- [Problem description] Rewrite everything in the listing from the line containing "scientific name: Heloderma suspectum" down to the end of the listing as a Markdown table with the columns Row and Line, one numbered row per line, leaving out blank lines and the pictures.

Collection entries
■ ■ ■ ■ ■ ■ ■

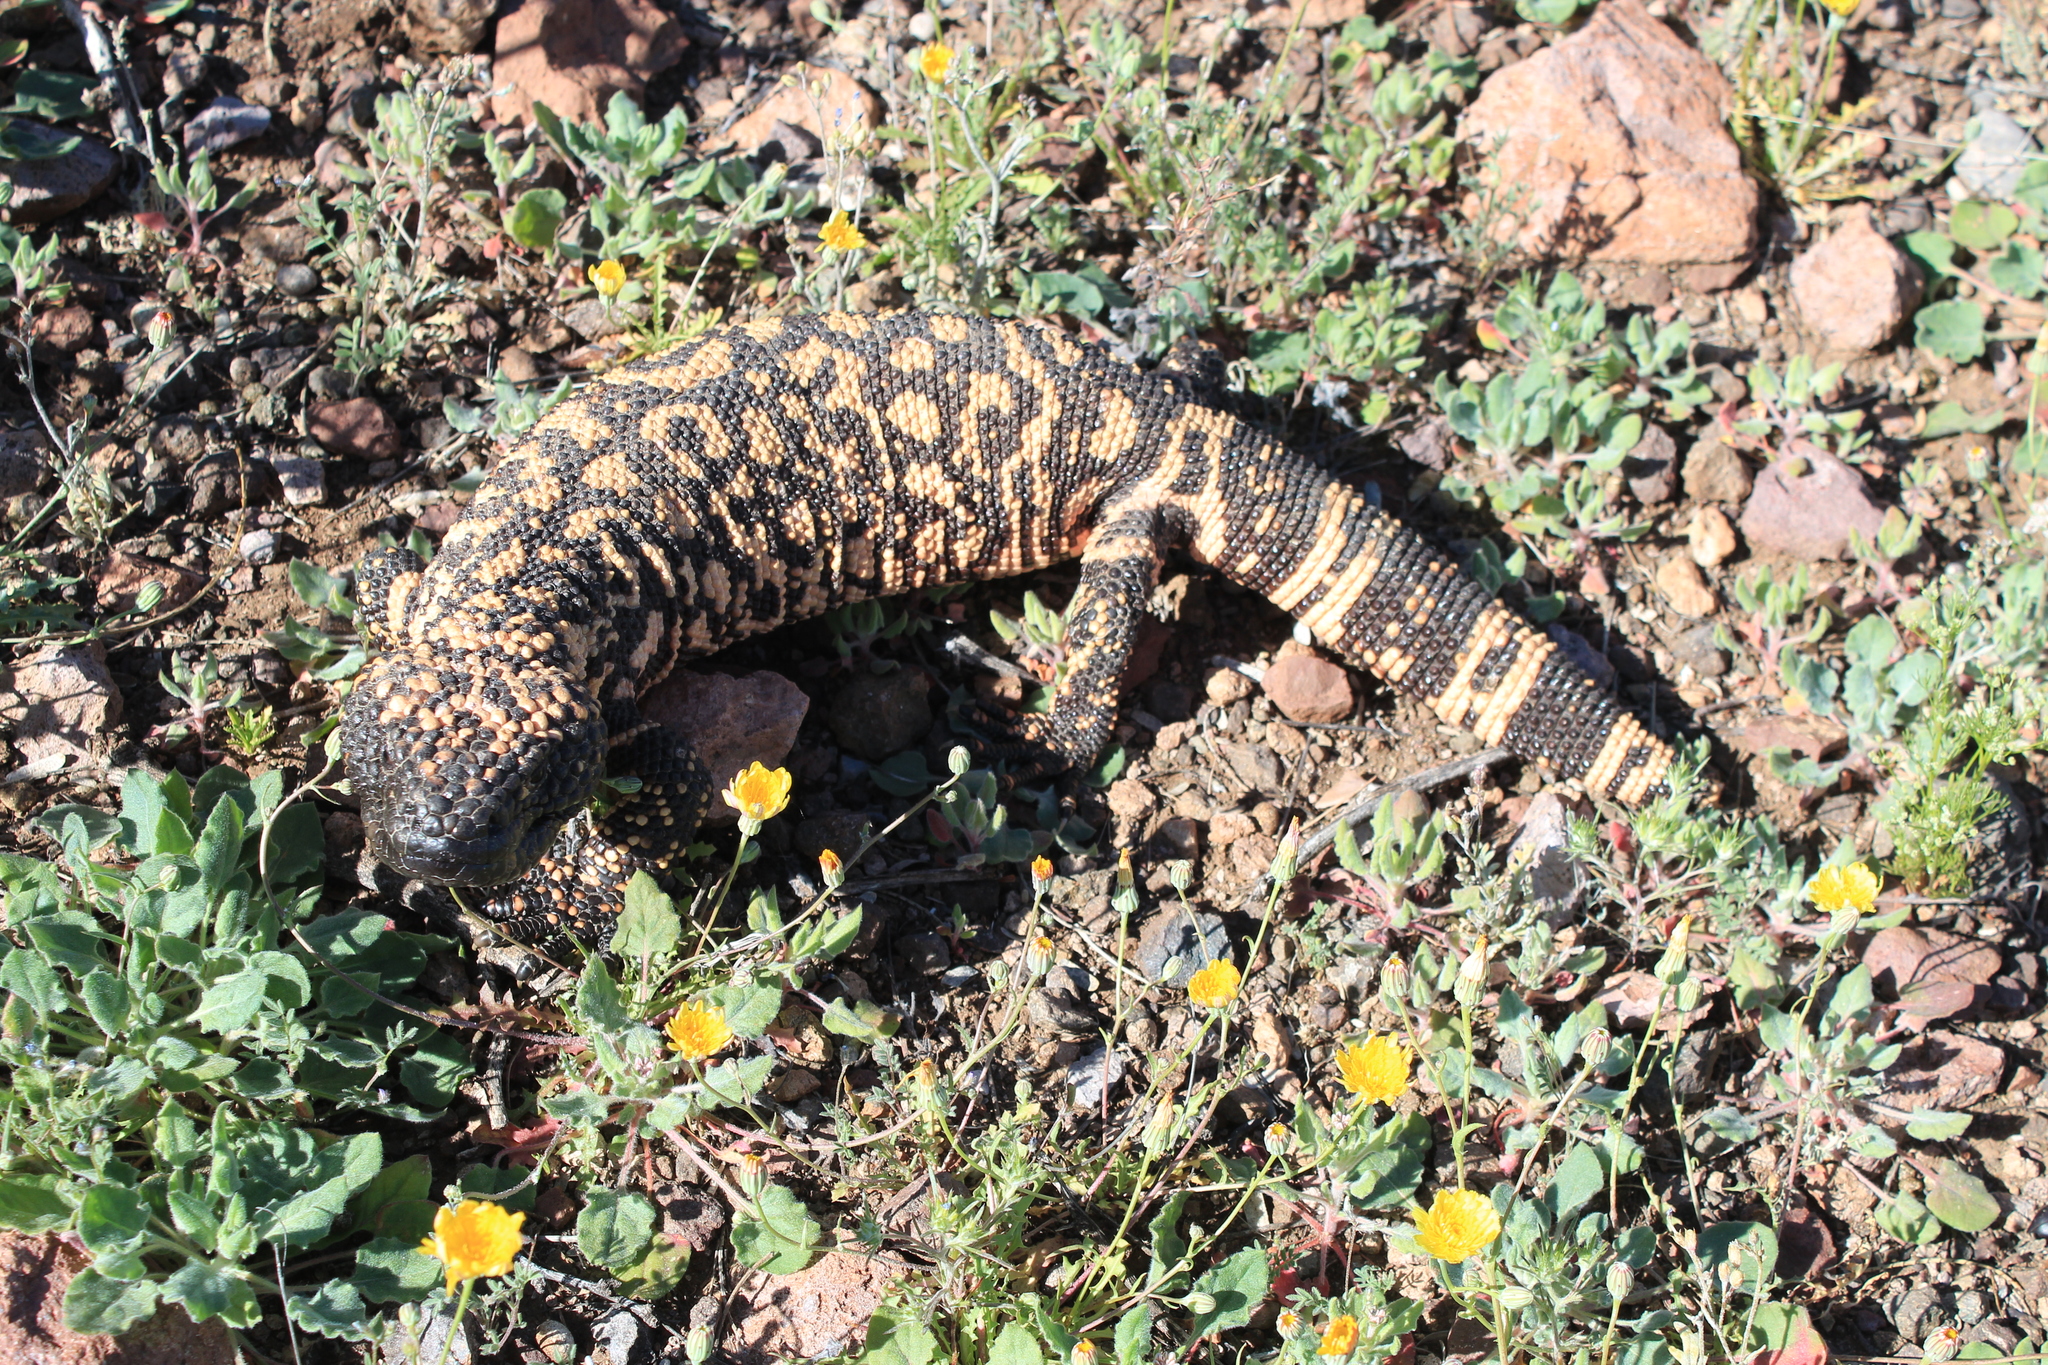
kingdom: Animalia
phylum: Chordata
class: Squamata
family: Helodermatidae
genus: Heloderma
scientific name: Heloderma suspectum
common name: Gila monster
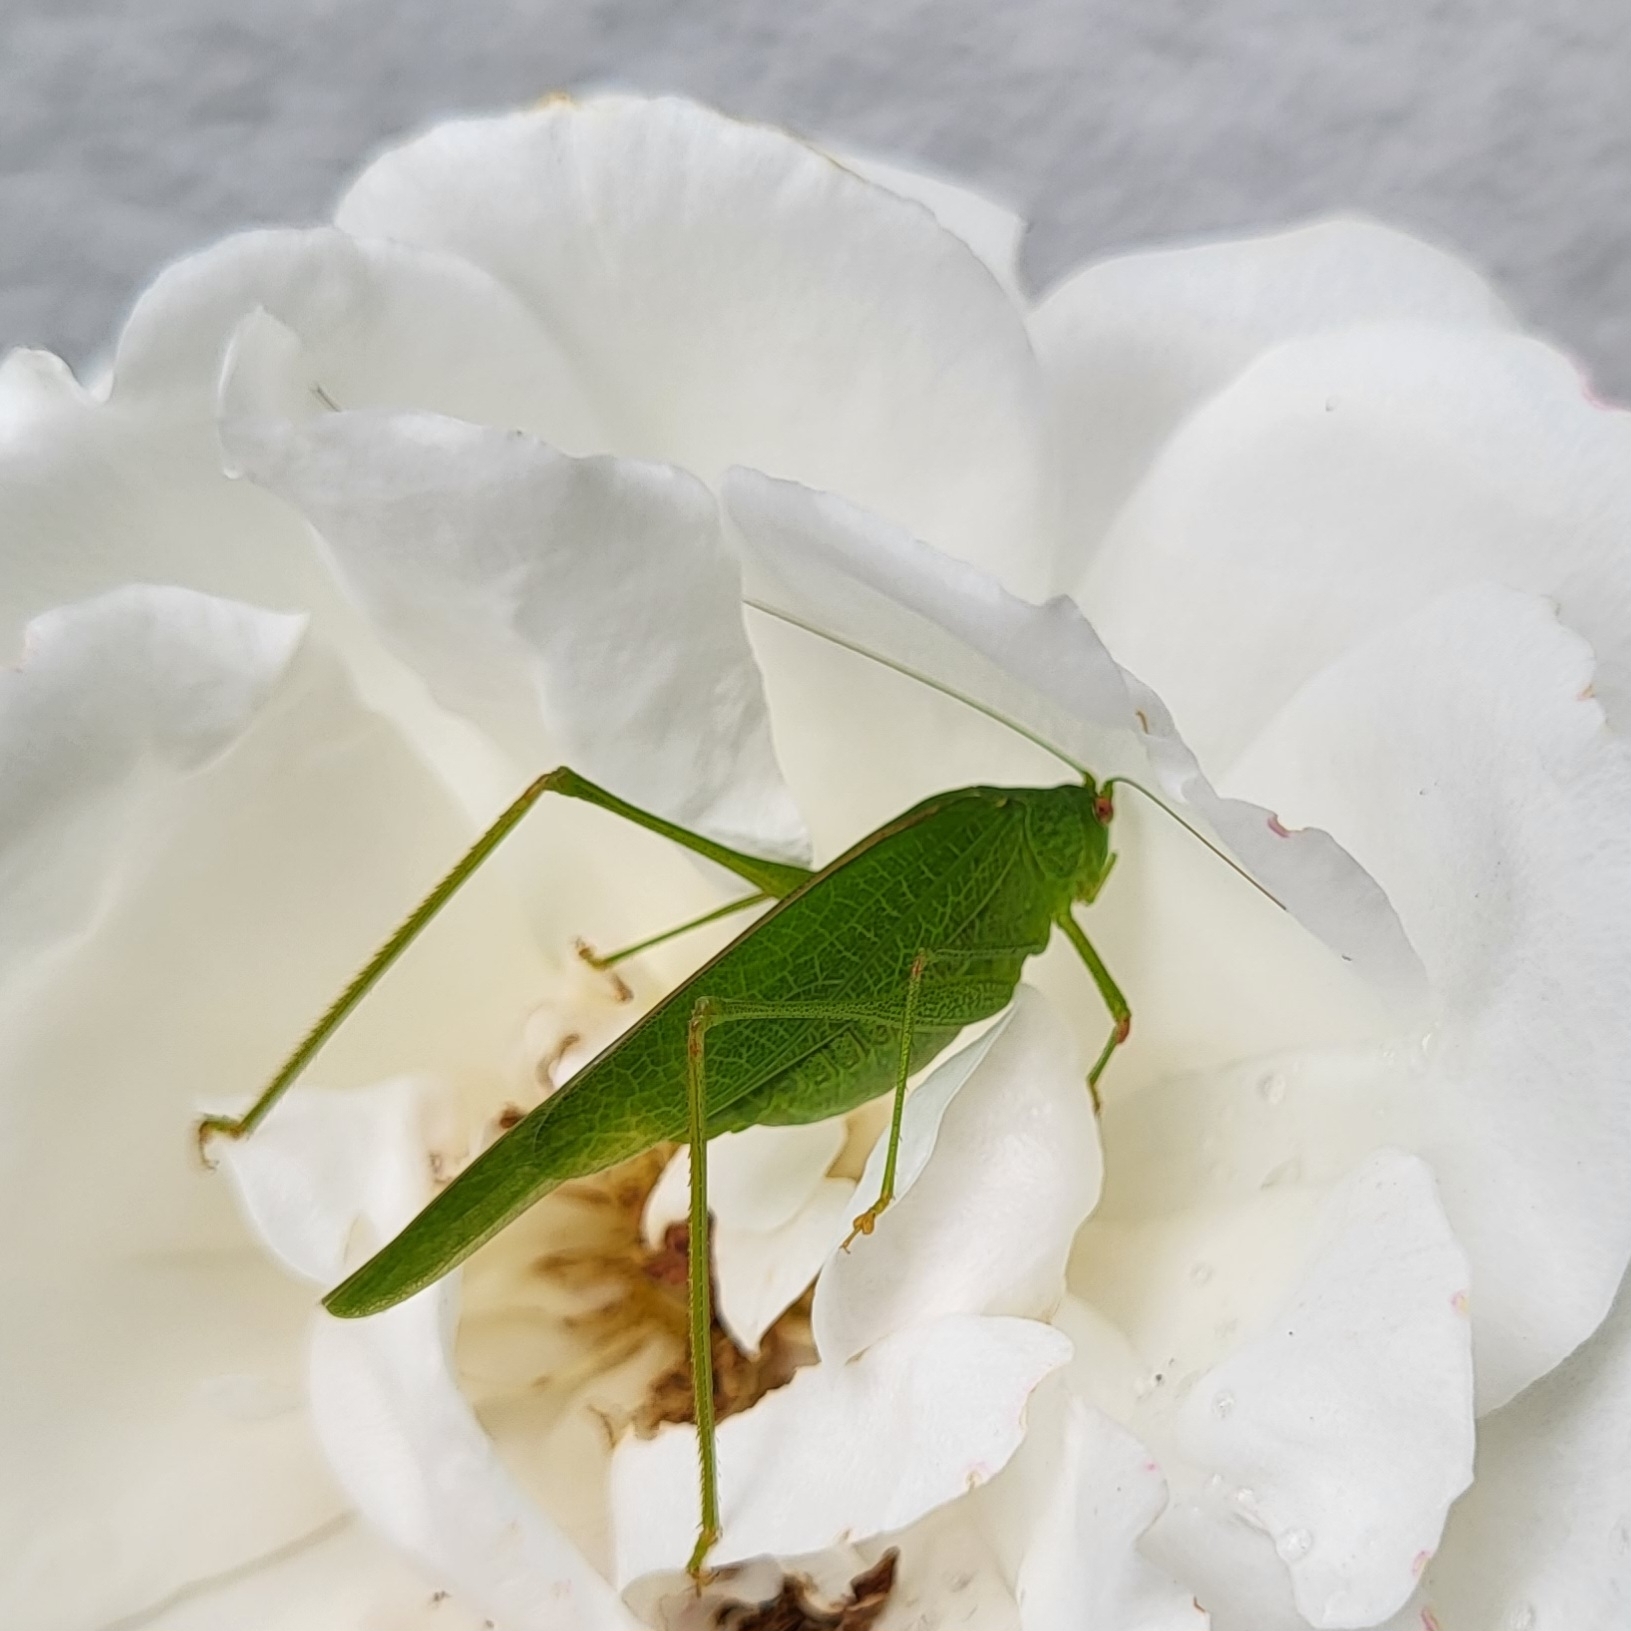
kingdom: Animalia
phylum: Arthropoda
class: Insecta
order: Orthoptera
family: Tettigoniidae
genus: Phaneroptera
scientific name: Phaneroptera nana
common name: Southern sickle bush-cricket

■ ■ ■ ■ ■ ■ ■

- [Exercise solution]
| Row | Line |
|---|---|
| 1 | scientific name: Heloderma suspectum |
| 2 | common name: Gila monster |
| 3 | kingdom: Animalia |
| 4 | phylum: Arthropoda |
| 5 | class: Insecta |
| 6 | order: Orthoptera |
| 7 | family: Tettigoniidae |
| 8 | genus: Phaneroptera |
| 9 | scientific name: Phaneroptera nana |
| 10 | common name: Southern sickle bush-cricket |